As you know, All cells are divided into two types, including prokaryotic and eukaryotic cells. Both conduct necessary living functions but they differ in many aspects. The major difference between eukaryotic and prokaryotic cells can be summarized into two aspects as follows:
● The differentiation and evolution of the cell membrane system (as shown in Figure 1):
Eukaryotic cells are based on the differentiation of the membrane system. They first differentiate into two independent parts-the nucleus and the cytoplasm. The cytoplasm is divided into units with finer structures and more specific functions based on the membrane system (various important Organelles). The division of internal structure and functions of cells is an important mark that distinguishes eukaryotic cells from prokaryotic cells.
Figure 1. Schematic diagram of eukaryotic cells and prokaryotic cells
● Amplification and complication of the amount of genetic information and genetic devices:
The regionalization and specialization of internal structures and functions based on the differentiation of the cell's inner membrane system is a major leap in the evolution of cells, leading to the expansion of genetic equipment and corresponding changes in gene expression. The genome of eukaryotic cells is generally much larger than that of prokaryotic cells, and the DNA as a carrier of genetic information has also changed from the circular to linear.
2. Cell Processing
Apoptosis is a form of programmed cell death. It is an active process of cell death after being regulated by specific genes. It is also a normal cellular physiological response. Apoptotic cells will eventually be processed by phagocytes in the body.

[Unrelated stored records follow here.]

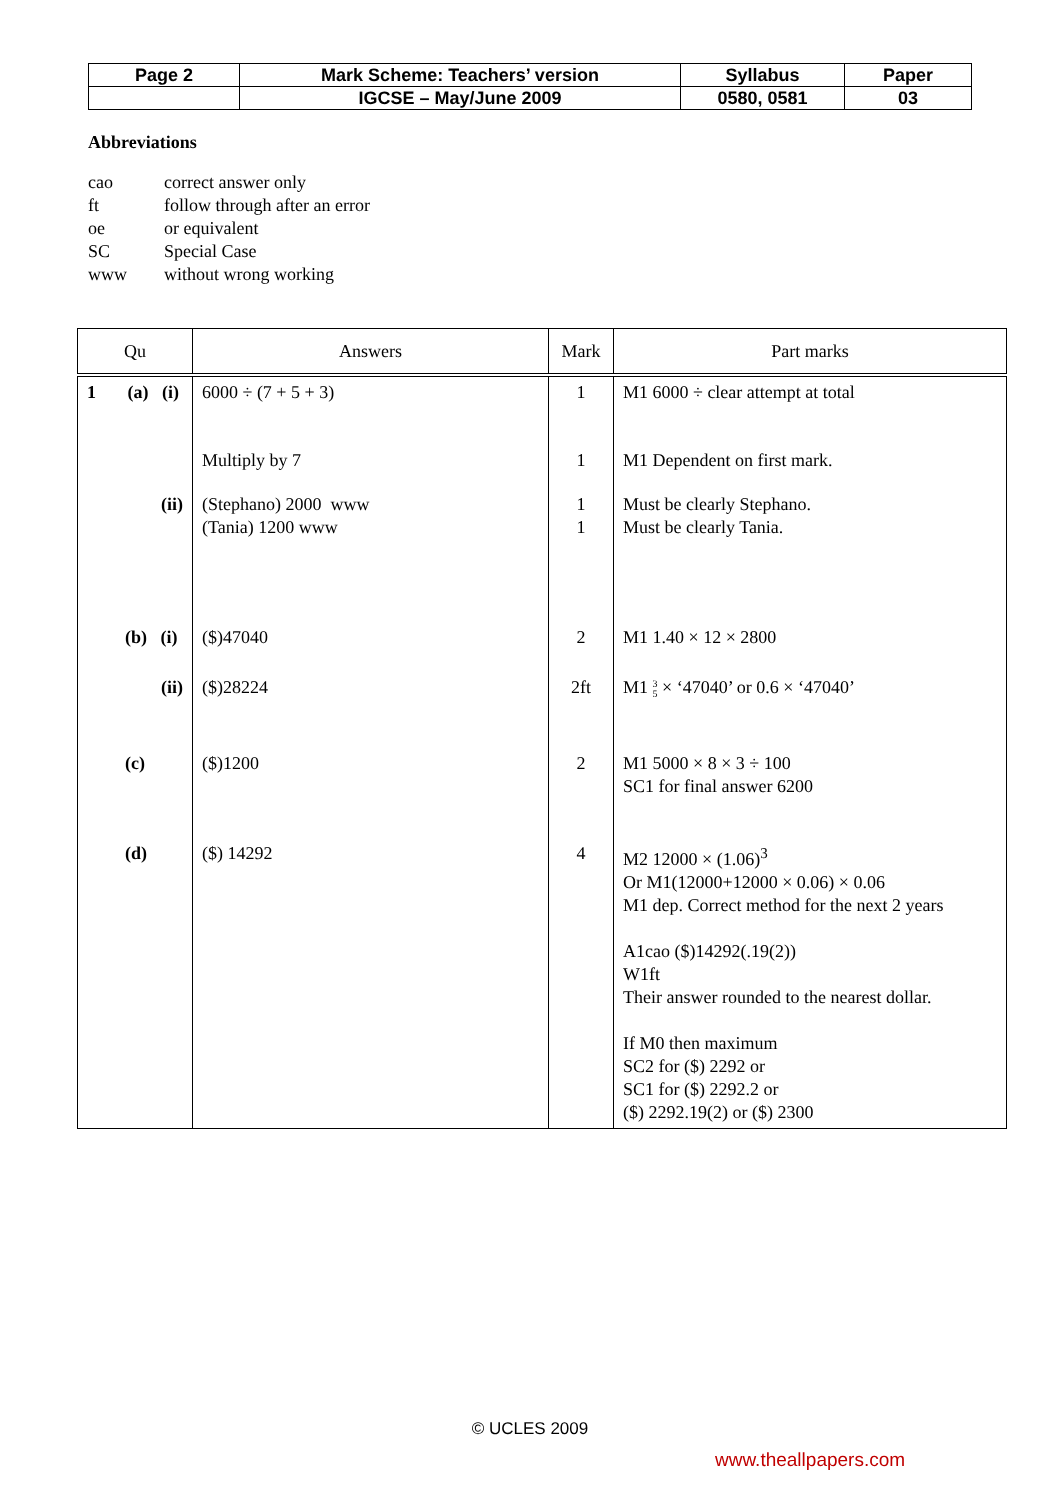| Page 2 | Mark Scheme: Teachers’ version | Syllabus | Paper |
| | IGCSE – May/June 2009 | 0580, 0581 | 03 |
Abbreviations
cao correct answer only
ft follow through after an error
oe or equivalent
SC Special Case
www without wrong working
| Qu | Answers | Mark | Part marks |
| --- | --- | --- | --- |
| 1 (a) (i) | 6000 ÷ (7 + 5 + 3) | 1 | M1 6000 ÷ clear attempt at total |
| | Multiply by 7 | 1 | M1 Dependent on first mark. |
| (ii) | (Stephano) 2000 www (Tania) 1200 www | 1 1 | Must be clearly Stephano. Must be clearly Tania. |
| (b) (i) | ($)47040 | 2 | M1 1.40 × 12 × 2800 |
| (ii) | ($)28224 | 2ft | M1 3 5 × ‘47040’ or 0.6 × ‘47040’ |
| (c) | ($)1200 | 2 | M1 5000 × 8 × 3 ÷ 100 SC1 for final answer 6200 |
| (d) | ($) 14292 | 4 | M2 12000 × (1.06)<sup>3</sup> Or M1(12000+12000 × 0.06) × 0.06 M1 dep. Correct method for the next 2 years A1cao ($)14292(.19(2)) W1ft Their answer rounded to the nearest dollar. If M0 then maximum SC2 for ($) 2292 or SC1 for ($) 2292.2 or ($) 2292.19(2) or ($) 2300 |
© UCLES 2009
www.theallpapers.com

Pyrolysis, also known as cell inflammatory necrosis, is a kind of programmed cell death, which is manifested by the continuous expansion of cells until the cell membrane ruptures, which leads to the release of cell contents and activates a strong inflammatory response.
Necrosis is cell death induced by extreme physical, chemical or other serious pathological factors, and it is pathological cell death. The membrane permeability of necrotic cells increases, causing the cells to swell, and the organelles are deformed or enlarged. There is no obvious morphological change in the nucleus at the early stage, and finally the cell ruptures.
Autophagy is a stress process in eukaryotic cells, which involves the degradation and circulation of many signal pathways, biological macromolecules and damaged organelles in the cell.